- Founded: 8 August 1920; 106 years ago
- Dissolved: May 1, 1934; 92 years ago
- Merger of: German-National Party German People's Party
- Preceded by: German National Association
- Succeeded by: Austrian Nazi Party (de facto)
- Membership: 100,000 (1922 est.)
- Ideology: Austro–German nationalism National liberalism Pan-Germanism Antisemitism
- Political position: Right-wing
- Electoral list: Einheitsliste [de] (1923, 1927)
- Electoral alliance: Nationaler Wirtschaftsblock und Landbund [de] (1930)
- Colours: Black Red Gold
- National Council (1920): 21 / 183

= Greater German People's Party =

The Greater German People's Party (German Großdeutsche Volkspartei, abbreviated GDVP) was a German nationalist political party during the First Republic of Austria, established in 1920.

==Foundation==
After World War I and the dissolution of Austria-Hungary, the German nationalist and "German-Liberal" camp, which was fragmented into many splinter parties and factions, formed the largest group in the Provisional National Assembly of German Austria with 102 representatives, ahead of the Socialists and the Catholic Christian Socials. In 1919, the 17 different groupings and clubs formed a federation, the Greater German Association (Großdeutsche Vereinigung), led by the former Linz mayor Franz Dinghofer. As delegate of the Provisional Assembly, Dinghofer was elected one of its three presidents on 21 October 1918, together with the Socialist Karl Seitz and the Christian Social politician Jodok Fink. Under his presidency, the assembly voted for the accession to the German Reich and declared German Austria a republic.
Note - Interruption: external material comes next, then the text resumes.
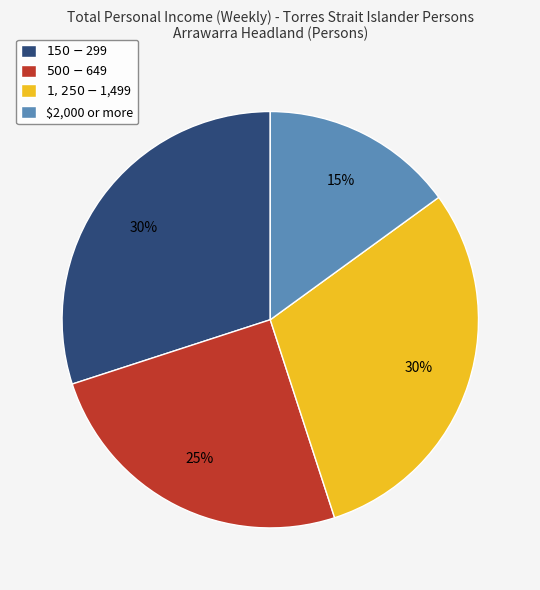

How many segments does this pie chart have?

4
On a 1920 convention in Salzburg, the Greater German Association was transformed into a single party, the German nationalist and antisemitic Greater German People's Party. The only nationalist parties which did not join were the German Workers' Party and the rural Landbund. The party did not have a strong organisation but instead was supported by people who were nationalistic but not generally involved or interested in politics. The party received strong support from students, teachers and bureaucrats.

==Ideology==

1923 election poster: "And if the world were full of devils! The German people must arise! Away from Internationalism! Vote Greater German!"
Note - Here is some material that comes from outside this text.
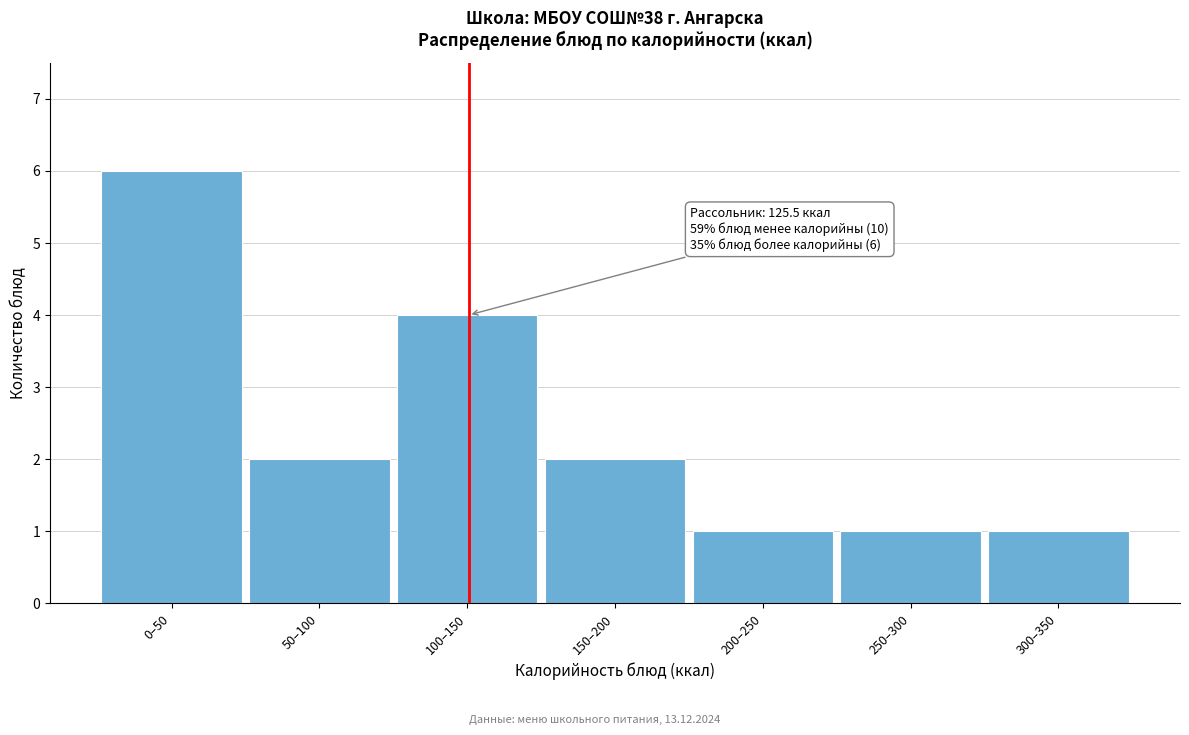

Reading left to right, transcribe all the data shown in this chart.

6	2	4	2	1	1	1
The party supported the creation of a Volksgemeinschaft or people's community. They called for the unification of Austria with Germany and free trade.

==Support==
During the First Republic the party never won more than 17% in elections. However, from 1921 to 1932, it was the junior partner of the Austrian Federal Government, in a coalition with the Christian Social Party, providing the Vice-Chancellors in the cabinets of Johann Schober, Ignaz Seipel and Rudolf Ramek. From 1927, the similar oriented Landbund took the Greater Germans' position as coalition partner.

Chancellor Johann Schober (in office 1921–22, 1930–31), although not a party-member, was considered to be close to the German nationalists. With the rise in support for the Austrian Nazi Party in the early 1930s, the Greater German People's Party lost numerous members to the Nazis and the paramilitary Heimwehr forces. On 15 May 1933, the party's radicalised remnants formed an action group ("Kampfgemeinschaft") with the National Socialists and eventually merged with the Nazi party during 1933–34. With the implementation of the Austrofascist dictatorship of the Federal State of Austria in 1934, all parties were banned. Upon the 1938 Anschluss to Nazi Germany, many former members joined the German Nazi Party.

==Legacy==
The Greater German People's Party represented the Austrian "Third Camp" (Drittes Lager) which traditionally has embraced pan-German nationalists and national liberals (in Austria "German-Liberals"). The Third Camp was revived after World War II in form of the Federation of Independents and later the Freedom Party of Austria.